Monday, November 5, 2012

Finishing what we started

Recently I've had discussions with my two favourite single mums in the world and we all seem to share very similar feelings and thoughts about our journeys, even though each of our journeys has been extremely different.
As one of my faves said just yesterday, it's like we (as a married couple) started a journey, then he left (or was asked to leave because of his actions) and we, the wives, are left to finish that journey on our own.
This resonated so deeply with me! I do feel like I'm finishing off what D and I started together. And it's difficult to do that on my own when it was a joint vision that started it. Regardless of why D isn't here with me, we both prepared for parenthood, we both discussed and set goals for our children, we both made plans for our chilren. And whilst I do consult him when it's reasonable, I am making a lot of decision by myself because often those decisions need to be made on the run.
An example is Madame I telling me a year or so ago that she wanted to determine which high school she went to. I responded that it's not just up to her. There are lots of things to consider such as how will she get there? How much will it cost for fees and other costs and can I (or Dad and I) afford it? What learning benefits are there for her and what risks are there for her with the issues she's had in primary school being perpetuated because of the style of school?
And besides which, I personally don't feel comfortable with my 11 year old telling me what she is going to do.....I think it's something we should discuss, but ultimately I (and her Dad, if I let him) will make the decision about her high schooling.
A long time ago D and I made a decision that he would go to University and get his teaching degree to give him better opportunities for work. Madame I was born soon after he started Uni and Princess S was born while he was still studying. We sold our home because we couldn't afford to pay the overheads and his tuition fees as well. We went into rental homes and both of us are still in rentals today. I stayed out of the workforce until he had finished studying because we would be worse off financially if I got a job.
Then I wanted to start studying. By this time I was working three days a week and our marriage wasn't in a very good place. D was withdrawn from the majority of our family life so I was the main carer (dare I say the only carer for about 95% of the time) of our children. I had to try and fit studying in around everything else. However, when he had studied, he had the luxury of being a full time student, of having me caring for the children 100% of the time and making sure they didn't interrupt his study. But when I wanted to study I had to fit it in around everything else. He would 'watch the children' for me, but in reality that meant him watching tv in the front room, me studying in the back room and the girls playing in the back yard where I could see and hear everything they were doing, and he could see and hear nothing.
Another area where we women seem to get totally shafted after a marriage breakdown. We sacrificed for our husbands to study and establish their careers, we postponed our own plans for study or career advancement, and now we're in a position where we can't study full time, or even part time, because our only work options are to be part time and scrimp by on a minimal income, or work full time for the extra money but have to spend a large portion of it in after school and holiday child care.
I don't have the same earning potential that D has.

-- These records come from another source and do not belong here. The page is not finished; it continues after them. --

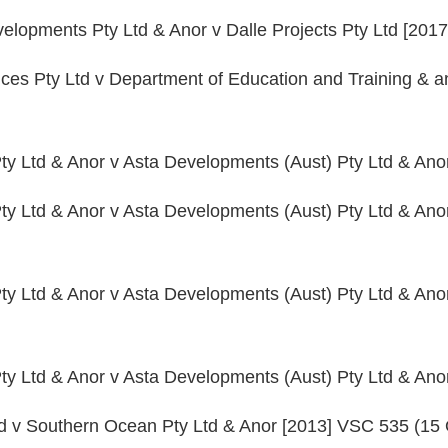
lopments Pty Ltd & Anor v Dalle Projects Pty Ltd [201
ices Pty Ltd v Department of Education and Training & 
ty Ltd & Anor v Asta Developments (Aust) Pty Ltd & An
ty Ltd & Anor v Asta Developments (Aust) Pty Ltd & Ano
ty Ltd & Anor v Asta Developments (Aust) Pty Ltd & Ano
ty Ltd & Anor v Asta Developments (Aust) Pty Ltd & An
td v Southern Ocean Pty Ltd & Anor [2013] VSC 535 (15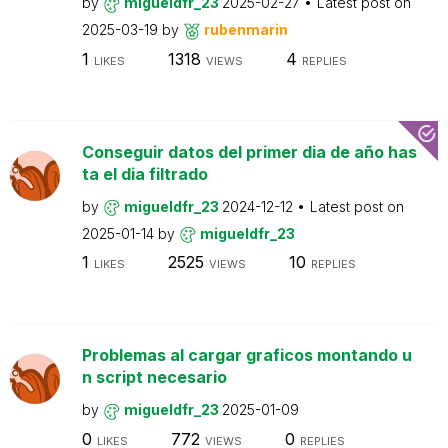
by
migueldfr_23
2025-02-27
Latest post on
2025-03-19
by
rubenmarin
1
1318
4
LIKES
VIEWS
REPLIES
Conseguir datos del primer dia de año has
ta el dia filtrado
by
migueldfr_23
2024-12-12
Latest post on
2025-01-14
by
migueldfr_23
1
2525
10
LIKES
VIEWS
REPLIES
Problemas al cargar graficos montando u
n script necesario
by
migueldfr_23
2025-01-09
0
772
0
LIKES
VIEWS
REPLIES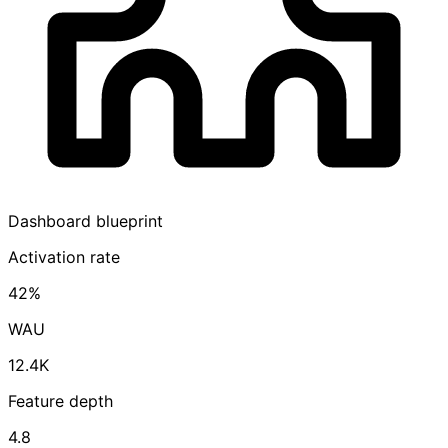
Dashboard blueprint
Activation rate
42%
WAU
12.4K
Feature depth
4.8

That is an absoloute fact. I will never be able to build my superannuation to a level similar to his. Even when the girls are older and both in high school, if one of them is sick it will still fall to me in the first instance to care for them and take time off work, not him.
I don't have the same social life potential that D has. I have the girls with me 12 nights out of 14. If I can't organise my social outings to be on those 2 nights that he has them, I have to try and find a babysitter. I have asked him a few times and altough I know he 'helps out when he can', the reality is he and his partner have a very active social life and often are not available on weekends to look after the girls. This does really annoy me. Especially at times like this last weekend where I just wanted a simple dinner with some friends I hadn't seen in a while. D only looks after them when it fits in with his schedule. So I can only have a social life when it fits in with his schedule. Except that this weekend my two single super mums came through and each took one of my girls. It was so good, I had a great time at the dinner and the girls each had a great time with their friends. But it annoys me that D doesn't get that it's his responsibility to look after  his children. He never did get that, so it's just ridiculous for me to expect it now, but I still do.....

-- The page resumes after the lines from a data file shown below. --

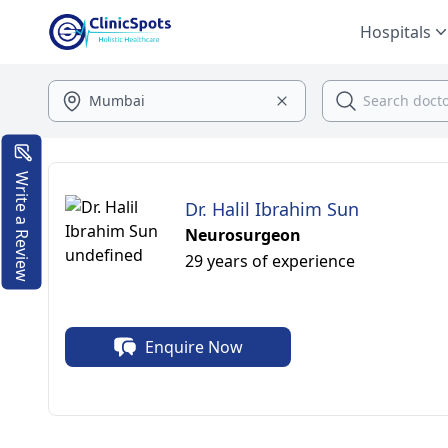
Hospitals
Write a Review
Dr. Halil Ibrahim Sun
Neurosurgeon
29 years of experience
Enquire Now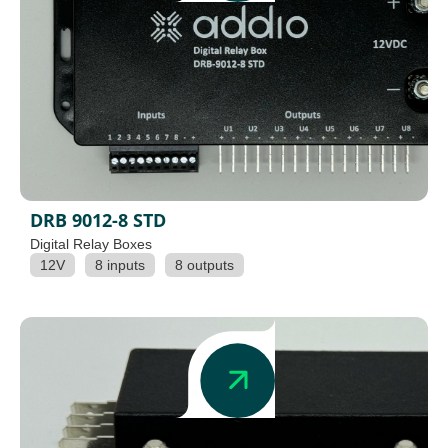
DRB 9012-8 STD
Digital Relay Boxes
12V
8 inputs
8 outputs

Another issue came up in our discussions on the weekend that is bothering me. One of my friends has done a great job of applying herself to work and earning a decent income for her and her children whilst her husband 'isn't able to get much work'. Typically the suspicion is that he is doing cash work and not claiming it so he doesn't have to support his children. The twist comes in that because she's earning a normal wage and he isn't, and he has their children for 5 nights a fortnight, she now has to pay him child support!!!!! Farrrrrrr out! When I look at our situation I can see that could easily happen to us as well. Even though D is only still at 2 nights a fortnight and my income is about half what my friends is, I know that D isn't working much at all so doesn't have much income. If we get to the point that I have to pay him child support, I might do some serious harm to someone.
You try and do the best by your children and allow them to see their dad as often as they want, even though he is a moronic, self centred, cheating, lying piece of crap, and then you have to pay for the privilege....... now that is a system that really sucks the goodness out of the divorced world.
I have lots of things to be thankful for in my particular situation with D. The sense of good will on both sides is rare and appreciated. But there are still a lot of things about being a single parent, and in particular about being his ex wife, that actually really suck.